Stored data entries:
"""
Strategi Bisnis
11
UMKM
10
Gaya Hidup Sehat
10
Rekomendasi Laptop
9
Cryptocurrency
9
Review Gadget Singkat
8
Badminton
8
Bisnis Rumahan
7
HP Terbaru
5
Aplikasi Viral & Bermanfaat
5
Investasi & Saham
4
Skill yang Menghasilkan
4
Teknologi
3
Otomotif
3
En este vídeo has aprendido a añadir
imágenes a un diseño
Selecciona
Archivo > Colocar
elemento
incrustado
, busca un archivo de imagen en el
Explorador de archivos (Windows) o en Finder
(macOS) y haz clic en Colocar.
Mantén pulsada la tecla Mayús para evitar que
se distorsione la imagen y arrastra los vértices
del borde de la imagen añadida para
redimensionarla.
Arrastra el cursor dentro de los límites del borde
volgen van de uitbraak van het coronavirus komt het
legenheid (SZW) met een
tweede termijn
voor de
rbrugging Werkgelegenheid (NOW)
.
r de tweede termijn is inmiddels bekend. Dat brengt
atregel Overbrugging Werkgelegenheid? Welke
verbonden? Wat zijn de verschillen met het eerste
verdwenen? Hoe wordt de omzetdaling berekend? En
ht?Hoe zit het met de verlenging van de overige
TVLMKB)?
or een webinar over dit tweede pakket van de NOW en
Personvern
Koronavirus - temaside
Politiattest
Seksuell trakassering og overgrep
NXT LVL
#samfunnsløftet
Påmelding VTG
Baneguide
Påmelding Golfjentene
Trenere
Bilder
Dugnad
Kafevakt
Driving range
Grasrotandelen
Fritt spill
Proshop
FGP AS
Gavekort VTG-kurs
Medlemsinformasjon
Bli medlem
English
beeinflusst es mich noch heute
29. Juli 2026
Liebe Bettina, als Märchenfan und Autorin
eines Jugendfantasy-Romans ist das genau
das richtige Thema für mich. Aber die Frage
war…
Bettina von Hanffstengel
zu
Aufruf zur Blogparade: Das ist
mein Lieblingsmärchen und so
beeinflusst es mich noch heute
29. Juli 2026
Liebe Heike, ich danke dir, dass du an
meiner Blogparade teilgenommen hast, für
"""
"""
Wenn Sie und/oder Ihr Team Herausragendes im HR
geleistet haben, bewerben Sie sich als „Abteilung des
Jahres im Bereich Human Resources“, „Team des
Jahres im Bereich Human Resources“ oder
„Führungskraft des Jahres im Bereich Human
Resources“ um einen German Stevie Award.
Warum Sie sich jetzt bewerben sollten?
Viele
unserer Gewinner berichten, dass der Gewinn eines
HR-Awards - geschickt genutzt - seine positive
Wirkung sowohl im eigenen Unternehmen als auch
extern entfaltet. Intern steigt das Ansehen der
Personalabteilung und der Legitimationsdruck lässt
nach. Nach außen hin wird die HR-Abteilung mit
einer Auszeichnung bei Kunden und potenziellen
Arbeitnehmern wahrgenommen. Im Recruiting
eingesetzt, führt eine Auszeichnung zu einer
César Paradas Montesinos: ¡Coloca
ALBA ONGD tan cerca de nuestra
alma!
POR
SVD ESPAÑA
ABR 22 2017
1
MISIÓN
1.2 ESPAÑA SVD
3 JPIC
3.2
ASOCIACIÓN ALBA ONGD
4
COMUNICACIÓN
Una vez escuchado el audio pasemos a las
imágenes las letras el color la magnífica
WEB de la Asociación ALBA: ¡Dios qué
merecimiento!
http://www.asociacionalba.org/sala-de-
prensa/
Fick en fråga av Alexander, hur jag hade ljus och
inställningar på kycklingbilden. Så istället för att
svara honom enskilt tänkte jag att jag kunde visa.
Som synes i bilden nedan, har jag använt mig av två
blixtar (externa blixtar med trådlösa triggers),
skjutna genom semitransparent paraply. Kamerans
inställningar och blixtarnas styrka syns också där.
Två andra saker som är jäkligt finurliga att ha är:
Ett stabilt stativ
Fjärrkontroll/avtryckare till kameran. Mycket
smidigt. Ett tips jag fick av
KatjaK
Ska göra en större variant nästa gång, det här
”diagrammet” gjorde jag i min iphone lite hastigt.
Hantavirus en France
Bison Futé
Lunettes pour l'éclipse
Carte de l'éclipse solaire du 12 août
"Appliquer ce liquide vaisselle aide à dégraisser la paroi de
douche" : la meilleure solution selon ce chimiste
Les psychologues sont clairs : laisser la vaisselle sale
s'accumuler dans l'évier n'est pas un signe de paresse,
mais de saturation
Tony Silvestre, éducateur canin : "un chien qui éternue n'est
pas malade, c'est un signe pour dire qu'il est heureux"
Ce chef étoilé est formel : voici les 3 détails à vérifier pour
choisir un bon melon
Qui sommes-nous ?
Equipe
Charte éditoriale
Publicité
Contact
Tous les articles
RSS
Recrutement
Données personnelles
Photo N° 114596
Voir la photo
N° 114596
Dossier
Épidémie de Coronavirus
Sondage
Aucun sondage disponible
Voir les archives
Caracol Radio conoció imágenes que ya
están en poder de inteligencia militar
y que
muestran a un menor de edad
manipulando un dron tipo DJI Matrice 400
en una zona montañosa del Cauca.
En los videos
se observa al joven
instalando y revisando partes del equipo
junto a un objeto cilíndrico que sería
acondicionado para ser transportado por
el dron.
"""
"""
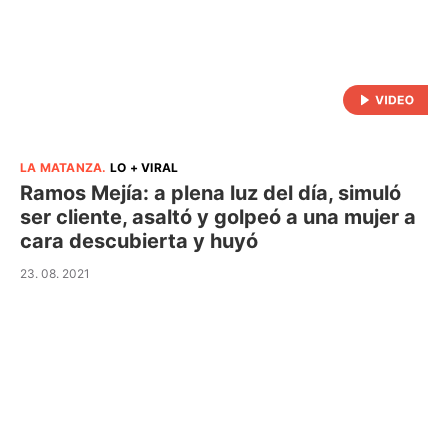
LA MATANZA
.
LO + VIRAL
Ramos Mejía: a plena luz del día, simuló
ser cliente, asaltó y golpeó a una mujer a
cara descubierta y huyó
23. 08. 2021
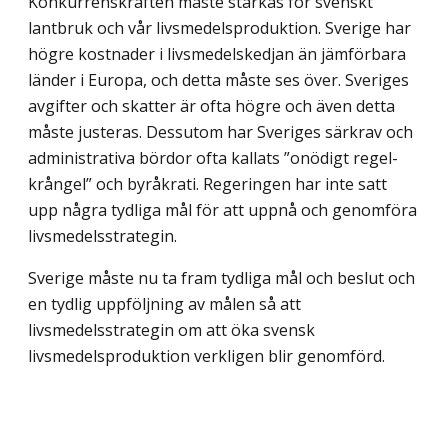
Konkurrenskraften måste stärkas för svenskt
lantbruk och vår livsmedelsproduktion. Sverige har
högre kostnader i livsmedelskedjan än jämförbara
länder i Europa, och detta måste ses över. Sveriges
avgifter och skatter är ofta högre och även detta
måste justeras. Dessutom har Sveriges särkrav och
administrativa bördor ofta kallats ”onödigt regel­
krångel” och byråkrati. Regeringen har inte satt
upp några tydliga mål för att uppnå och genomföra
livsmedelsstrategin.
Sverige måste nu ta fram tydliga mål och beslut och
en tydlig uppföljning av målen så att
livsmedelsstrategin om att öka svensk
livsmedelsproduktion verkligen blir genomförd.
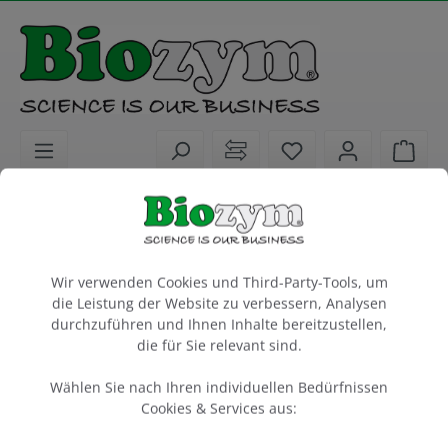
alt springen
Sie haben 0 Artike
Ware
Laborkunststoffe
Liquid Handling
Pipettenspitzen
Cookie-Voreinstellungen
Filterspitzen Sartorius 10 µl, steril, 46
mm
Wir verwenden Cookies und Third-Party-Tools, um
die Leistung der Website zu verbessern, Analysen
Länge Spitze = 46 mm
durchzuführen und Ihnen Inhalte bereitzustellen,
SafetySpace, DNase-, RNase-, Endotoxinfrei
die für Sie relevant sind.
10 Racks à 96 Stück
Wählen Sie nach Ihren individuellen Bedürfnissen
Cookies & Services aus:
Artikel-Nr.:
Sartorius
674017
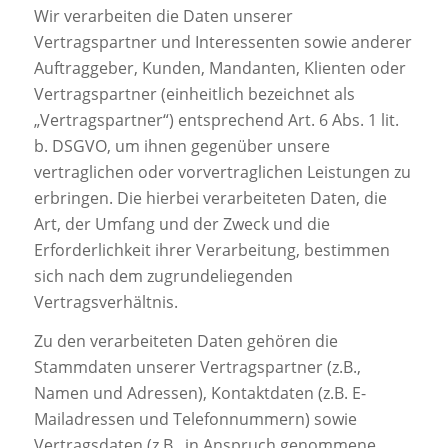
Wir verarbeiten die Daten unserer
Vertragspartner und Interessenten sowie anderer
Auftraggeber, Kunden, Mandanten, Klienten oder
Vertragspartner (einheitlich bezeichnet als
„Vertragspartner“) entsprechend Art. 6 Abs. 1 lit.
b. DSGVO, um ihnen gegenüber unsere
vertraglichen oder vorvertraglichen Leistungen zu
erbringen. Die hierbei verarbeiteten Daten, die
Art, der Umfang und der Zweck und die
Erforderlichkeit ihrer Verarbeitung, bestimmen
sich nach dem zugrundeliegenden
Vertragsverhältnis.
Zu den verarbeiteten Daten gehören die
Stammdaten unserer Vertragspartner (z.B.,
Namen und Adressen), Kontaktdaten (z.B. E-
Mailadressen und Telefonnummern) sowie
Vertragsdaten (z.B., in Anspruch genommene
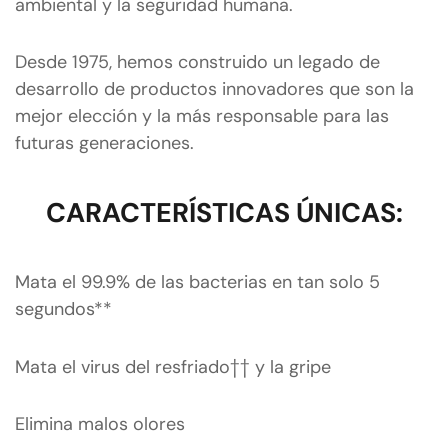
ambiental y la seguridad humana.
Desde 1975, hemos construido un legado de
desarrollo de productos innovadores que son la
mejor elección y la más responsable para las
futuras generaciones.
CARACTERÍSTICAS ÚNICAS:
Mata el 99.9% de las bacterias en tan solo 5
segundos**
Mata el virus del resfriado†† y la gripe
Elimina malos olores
"""
Lines holding the word "livsmedelsproduktion" should be copied from the entries above.

lantbruk och vår livsmedelsproduktion. Sverige har
livsmedelsproduktion verkligen blir genomförd.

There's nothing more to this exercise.